- **RECORD EXTRACTS**:

● ● ● ● ●

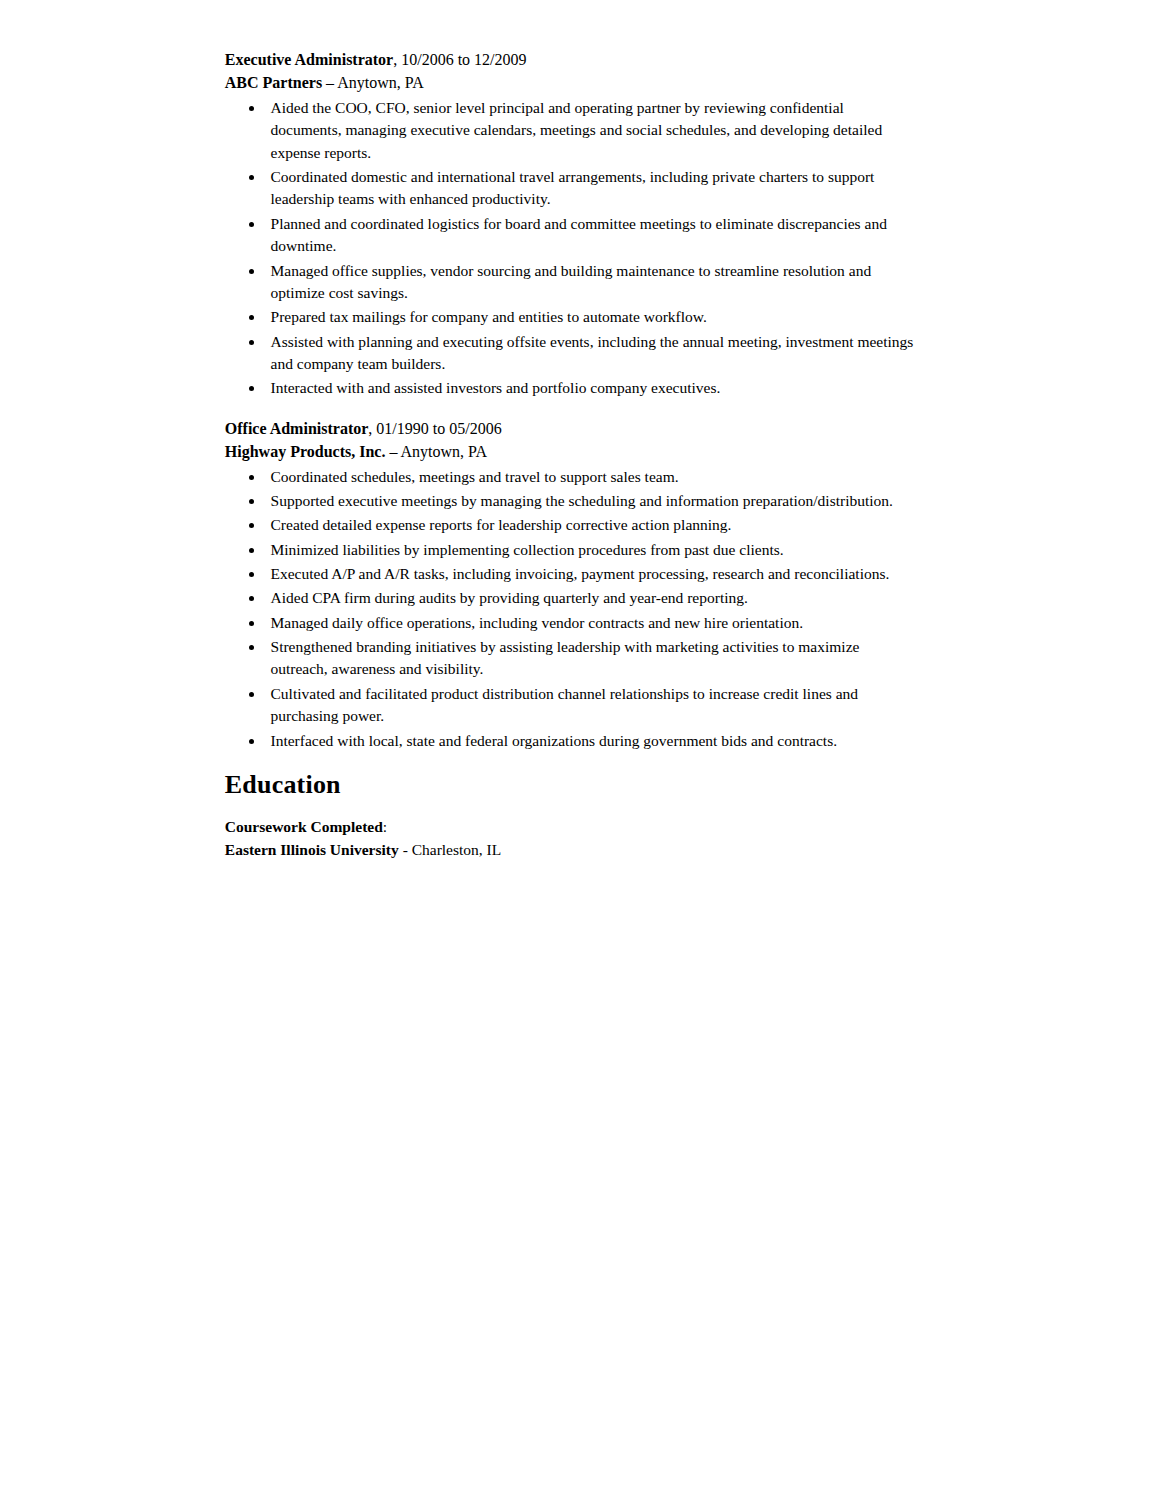Executive Administrator, 10/2006 to 12/2009
ABC Partners – Anytown, PA
Aided the COO, CFO, senior level principal and operating partner by reviewing confidential documents, managing executive calendars, meetings and social schedules, and developing detailed expense reports.
Coordinated domestic and international travel arrangements, including private charters to support leadership teams with enhanced productivity.
Planned and coordinated logistics for board and committee meetings to eliminate discrepancies and downtime.
Managed office supplies, vendor sourcing and building maintenance to streamline resolution and optimize cost savings.
Prepared tax mailings for company and entities to automate workflow.
Assisted with planning and executing offsite events, including the annual meeting, investment meetings and company team builders.
Interacted with and assisted investors and portfolio company executives.
Office Administrator, 01/1990 to 05/2006
Highway Products, Inc. – Anytown, PA
Coordinated schedules, meetings and travel to support sales team.
Supported executive meetings by managing the scheduling and information preparation/distribution.
Created detailed expense reports for leadership corrective action planning.
Minimized liabilities by implementing collection procedures from past due clients.
Executed A/P and A/R tasks, including invoicing, payment processing, research and reconciliations.
Aided CPA firm during audits by providing quarterly and year-end reporting.
Managed daily office operations, including vendor contracts and new hire orientation.
Strengthened branding initiatives by assisting leadership with marketing activities to maximize outreach, awareness and visibility.
Cultivated and facilitated product distribution channel relationships to increase credit lines and purchasing power.
Interfaced with local, state and federal organizations during government bids and contracts.
Education
Coursework Completed:
Eastern Illinois University - Charleston, IL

● ● ● ● ●

- **YOUR OBJECTIVE**: Drop the pictures and give every line above again exactly.

- **ANSWER BOX**:
Executive Administrator, 10/2006 to 12/2009
ABC Partners – Anytown, PA
Aided the COO, CFO, senior level principal and operating partner by reviewing confidential documents, managing executive calendars, meetings and social schedules, and developing detailed expense reports.
Coordinated domestic and international travel arrangements, including private charters to support leadership teams with enhanced productivity.
Planned and coordinated logistics for board and committee meetings to eliminate discrepancies and downtime.
Managed office supplies, vendor sourcing and building maintenance to streamline resolution and optimize cost savings.
Prepared tax mailings for company and entities to automate workflow.
Assisted with planning and executing offsite events, including the annual meeting, investment meetings and company team builders.
Interacted with and assisted investors and portfolio company executives.
Office Administrator, 01/1990 to 05/2006
Highway Products, Inc. – Anytown, PA
Coordinated schedules, meetings and travel to support sales team.
Supported executive meetings by managing the scheduling and information preparation/distribution.
Created detailed expense reports for leadership corrective action planning.
Minimized liabilities by implementing collection procedures from past due clients.
Executed A/P and A/R tasks, including invoicing, payment processing, research and reconciliations.
Aided CPA firm during audits by providing quarterly and year-end reporting.
Managed daily office operations, including vendor contracts and new hire orientation.
Strengthened branding initiatives by assisting leadership with marketing activities to maximize outreach, awareness and visibility.
Cultivated and facilitated product distribution channel relationships to increase credit lines and purchasing power.
Interfaced with local, state and federal organizations during government bids and contracts.
Education
Coursework Completed:
Eastern Illinois University - Charleston, IL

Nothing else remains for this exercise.